Esto es grave porque hace imposible determinar si su negocio es rentable o no, o qué tan rentable es.

Si el dinero del negocio lo volvemos plata de bolsillo, es imposible determinar si estamos ganando o estamos perdiendo, y eso impide que se puedan tomar decisiones adecuadas respecto a la gestión del negocio.

Si no sabemos qué es lo que exactamente está generando el negocio, o  cuánto se está gastando y en qué se está gastando, no podremos identificar errores y oportunidades y no podemos decidir en función de ellas.

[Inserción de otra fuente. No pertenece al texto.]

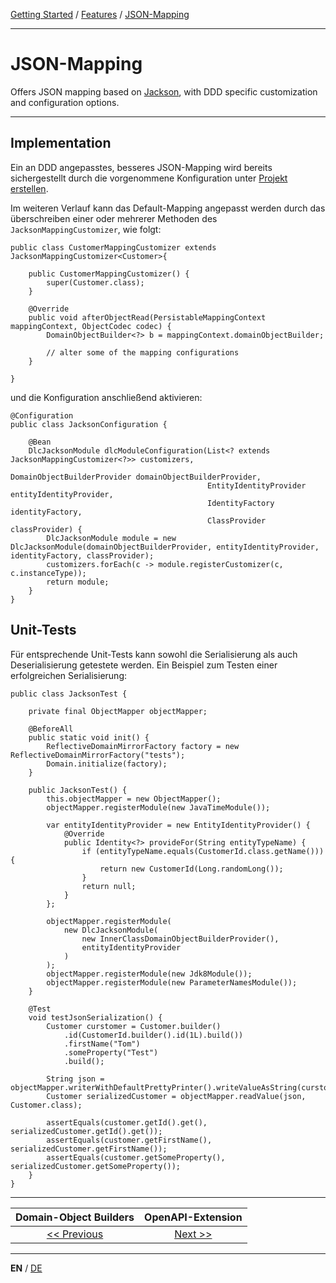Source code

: [Getting Started](../index_en.md) / [Features](../guides/features_en.md) / [JSON-Mapping](json_mapping_en.md)

---

# JSON-Mapping
Offers JSON mapping based on [Jackson](https://github.com/FasterXML/jackson), with DDD specific customization 
and configuration options.

---

## Implementation
Ein an DDD angepasstes, besseres JSON-Mapping wird bereits sichergestellt durch die 
vorgenommene Konfiguration unter [Projekt erstellen](../guides/configuration_en.md#JSON-Mapping).

Im weiteren Verlauf kann das Default-Mapping angepasst werden durch das überschreiben einer oder mehrerer Methoden des
`JacksonMappingCustomizer`, wie folgt:
```
public class CustomerMappingCustomizer extends JacksonMappingCustomizer<Customer>{

    public CustomerMappingCustomizer() {
        super(Customer.class);
    }

    @Override
    public void afterObjectRead(PersistableMappingContext mappingContext, ObjectCodec codec) {
        DomainObjectBuilder<?> b = mappingContext.domainObjectBuilder;
        
        // alter some of the mapping configurations
    }

}
```

und die Konfiguration anschließend aktivieren:

```
@Configuration
public class JacksonConfiguration {

    @Bean
    DlcJacksonModule dlcModuleConfiguration(List<? extends JacksonMappingCustomizer<?>> customizers,
                                            DomainObjectBuilderProvider domainObjectBuilderProvider,
                                            EntityIdentityProvider entityIdentityProvider,
                                            IdentityFactory identityFactory,
                                            ClassProvider classProvider) {
        DlcJacksonModule module = new DlcJacksonModule(domainObjectBuilderProvider, entityIdentityProvider, identityFactory, classProvider);
        customizers.forEach(c -> module.registerCustomizer(c, c.instanceType));
        return module;
    }
}
```

## Unit-Tests
Für entsprechende Unit-Tests kann sowohl die Serialisierung als auch Deserialisierung getestete werden.
Ein Beispiel zum Testen einer erfolgreichen Serialisierung:

```
public class JacksonTest {

    private final ObjectMapper objectMapper;
    
    @BeforeAll
    public static void init() {
        ReflectiveDomainMirrorFactory factory = new ReflectiveDomainMirrorFactory("tests");
        Domain.initialize(factory);
    }

    public JacksonTest() {
        this.objectMapper = new ObjectMapper();
        objectMapper.registerModule(new JavaTimeModule());
        
        var entityIdentityProvider = new EntityIdentityProvider() {
            @Override
            public Identity<?> provideFor(String entityTypeName) {
                if (entityTypeName.equals(CustomerId.class.getName())) {
                    return new CustomerId(Long.randomLong());
                }
                return null;
            }
        };

        objectMapper.registerModule(
            new DlcJacksonModule(
                new InnerClassDomainObjectBuilderProvider(),
                entityIdentityProvider
            )
        );
        objectMapper.registerModule(new Jdk8Module());
        objectMapper.registerModule(new ParameterNamesModule());
    }
    
    @Test
    void testJsonSerialization() {
        Customer curstomer = Customer.builder()
            .id(CustomerId.builder().id(1L).build())
            .firstName("Tom")
            .someProperty("Test")
            .build();
            
        String json = objectMapper.writerWithDefaultPrettyPrinter().writeValueAsString(curstomer);
        Customer serializedCustomer = objectMapper.readValue(json, Customer.class);
        
        assertEquals(customer.getId().get(), serializedCustomer.getId().get());
        assertEquals(customer.getFirstName(), serializedCustomer.getFirstName());
        assertEquals(customer.getSomeProperty(), serializedCustomer.getSomeProperty());
    }
}
```

---

|            **Domain-Object Builders**             |            **OpenAPI-Extension**            |
|:-------------------------------------------------:|:-------------------------------------------:|
| [<< Previous](./dommainobject_builders.md) | [Next >>](open_api_extension_en.md) |

---

**EN** / [DE](../../german/features/json_mapping_de.md)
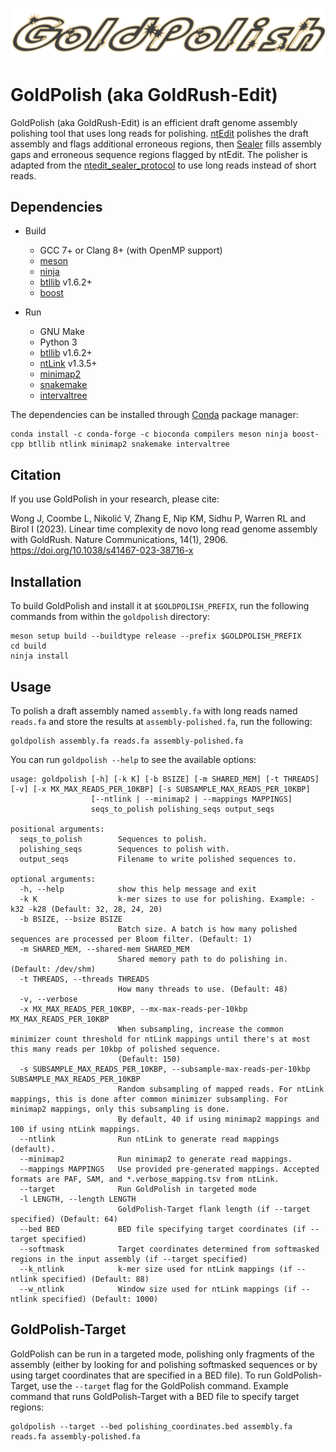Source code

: ![Logo](https://github.com/bcgsc/goldpolish/blob/master/goldpolish-logo.png)

# GoldPolish (aka GoldRush-Edit)

GoldPolish (aka GoldRush-Edit) is an efficient draft genome assembly polishing tool that uses long reads for polishing. [ntEdit](https://github.com/bcgsc/ntEdit) polishes the draft assembly and flags additional erroneous regions, then [Sealer](https://github.com/bcgsc/abyss/tree/master/Sealer) fills assembly gaps and erroneous sequence regions flagged by ntEdit. The polisher is adapted from the [ntedit_sealer_protocol](https://github.com/bcgsc/ntedit_sealer_protocol/) to use long reads instead of short reads.

## Dependencies

- Build
  * GCC 7+ or Clang 8+ (with OpenMP support)
  * [meson](https://mesonbuild.com/)
  * [ninja](https://ninja-build.org/)
  * [btllib](https://github.com/bcgsc/btllib) v1.6.2+
  * [boost](https://www.boost.org/)

- Run
  * GNU Make
  * Python 3
  * [btllib](https://github.com/bcgsc/btllib) v1.6.2+
  * [ntLink](https://github.com/bcgsc/ntlink) v1.3.5+
  * [minimap2](https://github.com/lh3/minimap2)
  * [snakemake](https://github.com/snakemake/snakemake)
  * [intervaltree](https://github.com/chaimleib/intervaltree) 

The dependencies can be installed through [Conda](https://docs.conda.io/en/latest/) package manager:
```
conda install -c conda-forge -c bioconda compilers meson ninja boost-cpp btllib ntlink minimap2 snakemake intervaltree

```

## Citation
If you use GoldPolish in your research, please cite:

Wong J, Coombe L, Nikolić V, Zhang E, Nip KM, Sidhu P, Warren RL and Birol I (2023). Linear time complexity de novo long read genome assembly with GoldRush. Nature Communications, 14(1), 2906. https://doi.org/10.1038/s41467-023-38716-x

## Installation

To build GoldPolish and install it at `$GOLDPOLISH_PREFIX`, run the following commands from within the `goldpolish` directory:
```
meson setup build --buildtype release --prefix $GOLDPOLISH_PREFIX
cd build
ninja install
```

## Usage

To polish a draft assembly named `assembly.fa` with long reads named `reads.fa` and store the results at `assembly-polished.fa`, run the following:
```
goldpolish assembly.fa reads.fa assembly-polished.fa
```

You can run `goldpolish --help` to see the available options:
```
usage: goldpolish [-h] [-k K] [-b BSIZE] [-m SHARED_MEM] [-t THREADS] [-v] [-x MX_MAX_READS_PER_10KBP] [-s SUBSAMPLE_MAX_READS_PER_10KBP]
                  [--ntlink | --minimap2 | --mappings MAPPINGS]
                  seqs_to_polish polishing_seqs output_seqs

positional arguments:
  seqs_to_polish        Sequences to polish.
  polishing_seqs        Sequences to polish with.
  output_seqs           Filename to write polished sequences to.

optional arguments:
  -h, --help            show this help message and exit
  -k K                  k-mer sizes to use for polishing. Example: -k32 -k28 (Default: 32, 28, 24, 20)
  -b BSIZE, --bsize BSIZE
                        Batch size. A batch is how many polished sequences are processed per Bloom filter. (Default: 1)
  -m SHARED_MEM, --shared-mem SHARED_MEM
                        Shared memory path to do polishing in. (Default: /dev/shm)
  -t THREADS, --threads THREADS
                        How many threads to use. (Default: 48)
  -v, --verbose
  -x MX_MAX_READS_PER_10KBP, --mx-max-reads-per-10kbp MX_MAX_READS_PER_10KBP
                        When subsampling, increase the common minimizer count threshold for ntLink mappings until there's at most this many reads per 10kbp of polished sequence.
                        (Default: 150)
  -s SUBSAMPLE_MAX_READS_PER_10KBP, --subsample-max-reads-per-10kbp SUBSAMPLE_MAX_READS_PER_10KBP
                        Random subsampling of mapped reads. For ntLink mappings, this is done after common minimizer subsampling. For minimap2 mappings, only this subsampling is done.
                        By default, 40 if using minimap2 mappings and 100 if using ntLink mappings.
  --ntlink              Run ntLink to generate read mappings (default).
  --minimap2            Run minimap2 to generate read mappings.
  --mappings MAPPINGS   Use provided pre-generated mappings. Accepted formats are PAF, SAM, and *.verbose_mapping.tsv from ntLink.
  --target              Run GoldPolish in targeted mode
  -l LENGTH, --length LENGTH
                        GoldPolish-Target flank length (if --target specified) (Default: 64)
  --bed BED             BED file specifying target coordinates (if --target specified)
  --softmask            Target coordinates determined from softmasked regions in the input assembly (if --target specified)
  --k_ntlink            k-mer size used for ntLink mappings (if --ntlink specified) (Default: 88)
  --w_ntlink            Window size used for ntLink mappings (if --ntlink specified) (Default: 1000)
```

## GoldPolish-Target
GoldPolish can be run in a targeted mode, polishing only fragments of the assembly (either by looking for and polishing softmasked sequences or by using target coordinates that are specified in a BED file). To run GoldPolish-Target, use the `--target` flag for the GoldPolish command. Example command that runs GoldPolish-Target with a BED file to specify target regions:
```
goldpolish --target --bed polishing_coordinates.bed assembly.fa reads.fa assembly-polished.fa 
```  
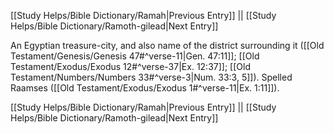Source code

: [[Study Helps/Bible Dictionary/Ramah|Previous Entry]]  ||  [[Study Helps/Bible Dictionary/Ramoth-gilead|Next Entry]]

 An Egyptian treasure-city, and also name of the district surrounding it ([[Old Testament/Genesis/Genesis 47#^verse-11|Gen. 47:11]]; [[Old Testament/Exodus/Exodus 12#^verse-37|Ex. 12:37]]; [[Old Testament/Numbers/Numbers 33#^verse-3|Num. 33:3, 5]]). Spelled Raamses ([[Old Testament/Exodus/Exodus 1#^verse-11|Ex. 1:11]]).

[[Study Helps/Bible Dictionary/Ramah|Previous Entry]]  ||  [[Study Helps/Bible Dictionary/Ramoth-gilead|Next Entry]]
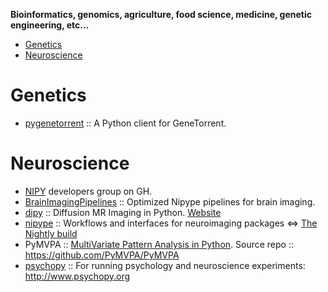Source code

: **Bioinformatics, genomics, agriculture, food science, medicine, genetic engineering, etc...**

* [Genetics](#genetics)
* [Neuroscience](#neuroscience)

# Genetics
* [pygenetorrent](https://github.com/hammer/pygenetorrent) :: A Python client for GeneTorrent.

# Neuroscience
* [NIPY](https://github.com/nipy) developers group on GH.
* [BrainImagingPipelines](https://github.com/INCF/BrainImagingPipelines) ::  Optimized Nipype pipelines for brain imaging.
* [dipy](https://github.com/nipy/dipy) :: Diffusion MR Imaging in Python. [Website](http://dipy.org)
* [nipype](https://github.com/nipy/nipype) :: Workflows and interfaces for neuroimaging packages <=> [The Nightly build](http://www.mit.edu/~satra/nipype-nightly/)
* PyMVPA :: [MultiVariate Pattern Analysis in Python](http://www.pymvpa.org). Source repo :: https://github.com/PyMVPA/PyMVPA
* [psychopy](https://github.com/psychopy/psychopy) :: For running psychology and neuroscience experiments: http://www.psychopy.org
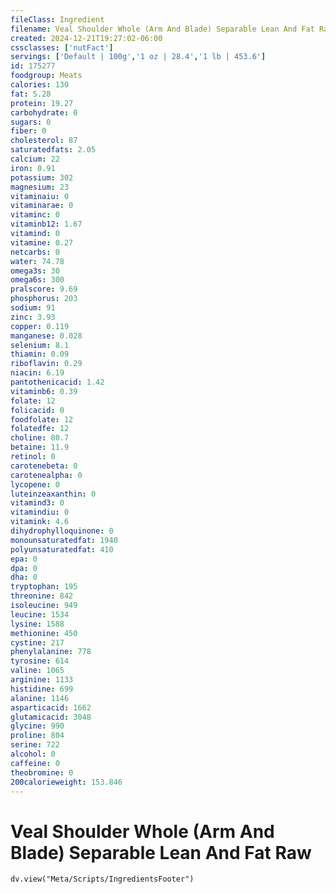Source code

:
 ```yaml
---
fileClass: Ingredient
filename: Veal Shoulder Whole (Arm And Blade) Separable Lean And Fat Raw
created: 2024-12-21T19:27:02-06:00
cssclasses: ['nutFact']
servings: ['Default | 100g','1 oz | 28.4','1 lb | 453.6']
id: 175277
foodgroup: Meats
calories: 130
fat: 5.28
protein: 19.27
carbohydrate: 0
sugars: 0
fiber: 0
cholesterol: 87
saturatedfats: 2.05
calcium: 22
iron: 0.91
potassium: 302
magnesium: 23
vitaminaiu: 0
vitaminarae: 0
vitaminc: 0
vitaminb12: 1.67
vitamind: 0
vitamine: 0.27
netcarbs: 0
water: 74.78
omega3s: 30
omega6s: 300
pralscore: 9.69
phosphorus: 203
sodium: 91
zinc: 3.93
copper: 0.119
manganese: 0.028
selenium: 8.1
thiamin: 0.09
riboflavin: 0.29
niacin: 6.19
pantothenicacid: 1.42
vitaminb6: 0.39
folate: 12
folicacid: 0
foodfolate: 12
folatedfe: 12
choline: 80.7
betaine: 11.9
retinol: 0
carotenebeta: 0
carotenealpha: 0
lycopene: 0
luteinzeaxanthin: 0
vitamind3: 0
vitamindiu: 0
vitamink: 4.6
dihydrophylloquinone: 0
monounsaturatedfat: 1940
polyunsaturatedfat: 410
epa: 0
dpa: 0
dha: 0
tryptophan: 195
threonine: 842
isoleucine: 949
leucine: 1534
lysine: 1588
methionine: 450
cystine: 217
phenylalanine: 778
tyrosine: 614
valine: 1065
arginine: 1133
histidine: 699
alanine: 1146
asparticacid: 1662
glutamicacid: 3048
glycine: 990
proline: 804
serine: 722
alcohol: 0
caffeine: 0
theobromine: 0
200calorieweight: 153.846
---
```


# Veal Shoulder Whole (Arm And Blade) Separable Lean And Fat Raw

```dataviewjs
dv.view("Meta/Scripts/IngredientsFooter")
```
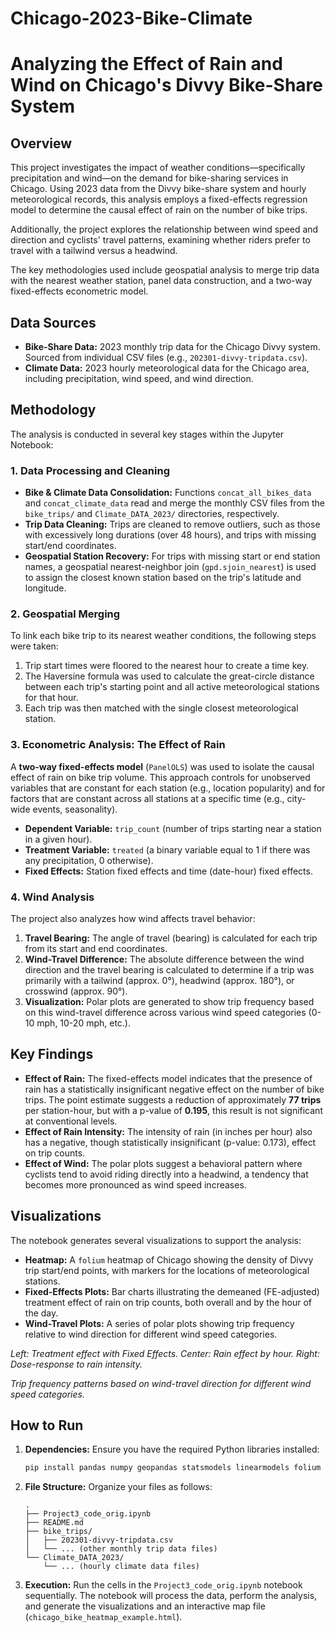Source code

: # Chicago-2023-Bike-Climate


# Analyzing the Effect of Rain and Wind on Chicago's Divvy Bike-Share System

## Overview

This project investigates the impact of weather conditions—specifically precipitation and wind—on the demand for bike-sharing services in Chicago. Using 2023 data from the Divvy bike-share system and hourly meteorological records, this analysis employs a fixed-effects regression model to determine the causal effect of rain on the number of bike trips.

Additionally, the project explores the relationship between wind speed and direction and cyclists' travel patterns, examining whether riders prefer to travel with a tailwind versus a headwind.

The key methodologies used include geospatial analysis to merge trip data with the nearest weather station, panel data construction, and a two-way fixed-effects econometric model.

## Data Sources

  * **Bike-Share Data:** 2023 monthly trip data for the Chicago Divvy system. Sourced from individual CSV files (e.g., `202301-divvy-tripdata.csv`).
  * **Climate Data:** 2023 hourly meteorological data for the Chicago area, including precipitation, wind speed, and wind direction.

## Methodology

The analysis is conducted in several key stages within the Jupyter Notebook:

### 1\. Data Processing and Cleaning

  * **Bike & Climate Data Consolidation:** Functions `concat_all_bikes_data` and `concat_climate_data` read and merge the monthly CSV files from the `bike_trips/` and `Climate_DATA_2023/` directories, respectively.
  * **Trip Data Cleaning:** Trips are cleaned to remove outliers, such as those with excessively long durations (over 48 hours), and trips with missing start/end coordinates.
  * **Geospatial Station Recovery:** For trips with missing start or end station names, a geospatial nearest-neighbor join (`gpd.sjoin_nearest`) is used to assign the closest known station based on the trip's latitude and longitude.

### 2\. Geospatial Merging

To link each bike trip to its nearest weather conditions, the following steps were taken:

1.  Trip start times were floored to the nearest hour to create a time key.
2.  The Haversine formula was used to calculate the great-circle distance between each trip's starting point and all active meteorological stations for that hour.
3.  Each trip was then matched with the single closest meteorological station.

### 3\. Econometric Analysis: The Effect of Rain

A **two-way fixed-effects model** (`PanelOLS`) was used to isolate the causal effect of rain on bike trip volume. This approach controls for unobserved variables that are constant for each station (e.g., location popularity) and for factors that are constant across all stations at a specific time (e.g., city-wide events, seasonality).

  * **Dependent Variable:** `trip_count` (number of trips starting near a station in a given hour).
  * **Treatment Variable:** `treated` (a binary variable equal to 1 if there was any precipitation, 0 otherwise).
  * **Fixed Effects:** Station fixed effects and time (date-hour) fixed effects.

### 4\. Wind Analysis

The project also analyzes how wind affects travel behavior:

1.  **Travel Bearing:** The angle of travel (bearing) is calculated for each trip from its start and end coordinates.
2.  **Wind-Travel Difference:** The absolute difference between the wind direction and the travel bearing is calculated to determine if a trip was primarily with a tailwind (approx. 0°), headwind (approx. 180°), or crosswind (approx. 90°).
3.  **Visualization:** Polar plots are generated to show trip frequency based on this wind-travel difference across various wind speed categories (0-10 mph, 10-20 mph, etc.).

## Key Findings

  * **Effect of Rain:** The fixed-effects model indicates that the presence of rain has a statistically insignificant negative effect on the number of bike trips. The point estimate suggests a reduction of approximately **77 trips** per station-hour, but with a p-value of **0.195**, this result is not significant at conventional levels.
  * **Effect of Rain Intensity:** The intensity of rain (in inches per hour) also has a negative, though statistically insignificant (p-value: 0.173), effect on trip counts.
  * **Effect of Wind:** The polar plots suggest a behavioral pattern where cyclists tend to avoid riding directly into a headwind, a tendency that becomes more pronounced as wind speed increases.

## Visualizations

The notebook generates several visualizations to support the analysis:

  * **Heatmap:** A `folium` heatmap of Chicago showing the density of Divvy trip start/end points, with markers for the locations of meteorological stations.
  * **Fixed-Effects Plots:** Bar charts illustrating the demeaned (FE-adjusted) treatment effect of rain on trip counts, both overall and by the hour of the day.
  * **Wind-Travel Plots:** A series of polar plots showing trip frequency relative to wind direction for different wind speed categories.

*Left: Treatment effect with Fixed Effects. Center: Rain effect by hour. Right: Dose-response to rain intensity.*

*Trip frequency patterns based on wind-travel direction for different wind speed categories.*

## How to Run

1.  **Dependencies:** Ensure you have the required Python libraries installed:

    ```bash
    pip install pandas numpy geopandas statsmodels linearmodels folium matplotlib seaborn scikit-learn
    ```

2.  **File Structure:** Organize your files as follows:

    ```
    .
    ├── Project3_code_orig.ipynb
    ├── README.md
    ├── bike_trips/
    │   ├── 202301-divvy-tripdata.csv
    │   └── ... (other monthly trip data files)
    └── Climate_DATA_2023/
        └── ... (hourly climate data files)
    ```

3.  **Execution:** Run the cells in the `Project3_code_orig.ipynb` notebook sequentially. The notebook will process the data, perform the analysis, and generate the visualizations and an interactive map file (`chicago_bike_heatmap_example.html`).
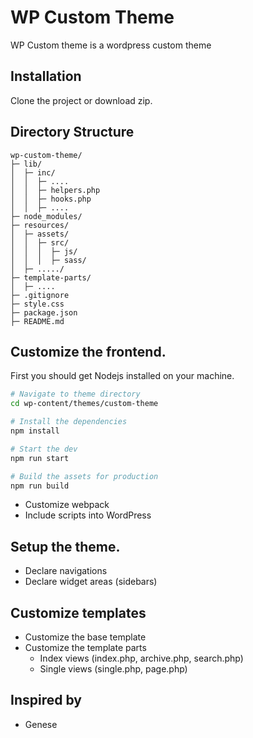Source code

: # WP Custom Theme

WP Custom theme is a wordpress custom theme

## Installation

Clone the project or download zip.



## Directory Structure
```
wp-custom-theme/
├─ lib/
│  ├─ inc/
│  │  ├─ ....
│  │  ├─ helpers.php
│  │  ├─ hooks.php
│  │  ├─ ....
├─ node_modules/
├─ resources/
│  ├─ assets/
│  │  ├─ src/
│  │  │  ├─ js/
│  │  │  ├─ sass/
│  ├─ ...../
├─ template-parts/
│  ├─ ....
├─ .gitignore
├─ style.css
├─ package.json
├─ README.md

```


## Customize the frontend.
First you should get Nodejs installed on your machine.

```bash
# Navigate to theme directory
cd wp-content/themes/custom-theme

# Install the dependencies
npm install

# Start the dev 
npm run start

# Build the assets for production
npm run build

```
  - Customize webpack
  - Include scripts into WordPress
 
## Setup the theme.
  - Declare navigations
  - Declare widget areas (sidebars)
 
## Customize templates
  - Customize the base template
  - Customize the template parts
    - Index views (index.php, archive.php, search.php)
    - Single views (single.php, page.php)

## Inspired by

* Genese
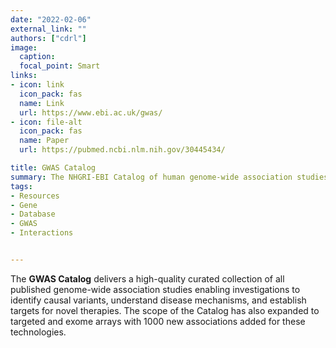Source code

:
 ```yaml
---
date: "2022-02-06"
external_link: ""
authors: ["cdrl"]
image:
  caption: 
  focal_point: Smart
links:
- icon: link
  icon_pack: fas
  name: Link
  url: https://www.ebi.ac.uk/gwas/
- icon: file-alt
  icon_pack: fas
  name: Paper
  url: https://pubmed.ncbi.nlm.nih.gov/30445434/

title: GWAS Catalog
summary: The NHGRI-EBI Catalog of human genome-wide association studies
tags:
- Resources
- Gene
- Database
- GWAS
- Interactions


---
```



The **GWAS Catalog** delivers a high-quality curated collection of all published genome-wide association studies enabling investigations to identify causal variants, understand disease mechanisms, and establish targets for novel therapies. The scope of the Catalog has also expanded to targeted and exome arrays with 1000 new associations added for these technologies.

Además de separar las finanzas  personales de las finanzas el negocio, es preciso fijar un presupuesto claro tanto para el negocio como para la casa.

Por lo general un emprendedor en sus primeros pasos  vive de lo que da su negocio, y va retirando dinero en la medida en que lo va necesitando, y si no hay presupuesto, el asunto se puede descontrolar.

Para evitarlo, el emprendedor se debe fijar un sueldo, es decir, destinar parte de lo que el negocio genere para sus gastos personales y el resto dejarlo en el negocio.

De esta forma se logran dos objetivos bien importantes.

  1. Debemos gestionar el presupuesto personal correctamente. Si tenemos claro cuánto nos podemos gastar en un mes, es más probable que seamos disciplinados y no gastemos más de lo que debemos.
  2. Permite dejar un capital de trabajo en el negocio. Al fijarnos un sueldo, lo que quede se quedará en el negocio para ser reinvertido y hacerlo crecer.

Si no nos fijamos un sueldo, fácilmente nos gastamos todo lo que el negocio rente y este se quedará sin los recursos para crecer o para mantenerse, y con un descuido terminamos descapitalizando el negocio, o como se dice popularmente, en menos que canta un gallo nos comemos el capital.

Por ejemplo, una buena práctica es fijarnos un sueldo que no representa más del 90% de lo que genere el negocio cada mes, de manera que obligadamente se ahorra una parte para crecimiento del negocio, y no tocar lo que le corresponde al negocio aun cuando nuestro sueldo no nos alcance.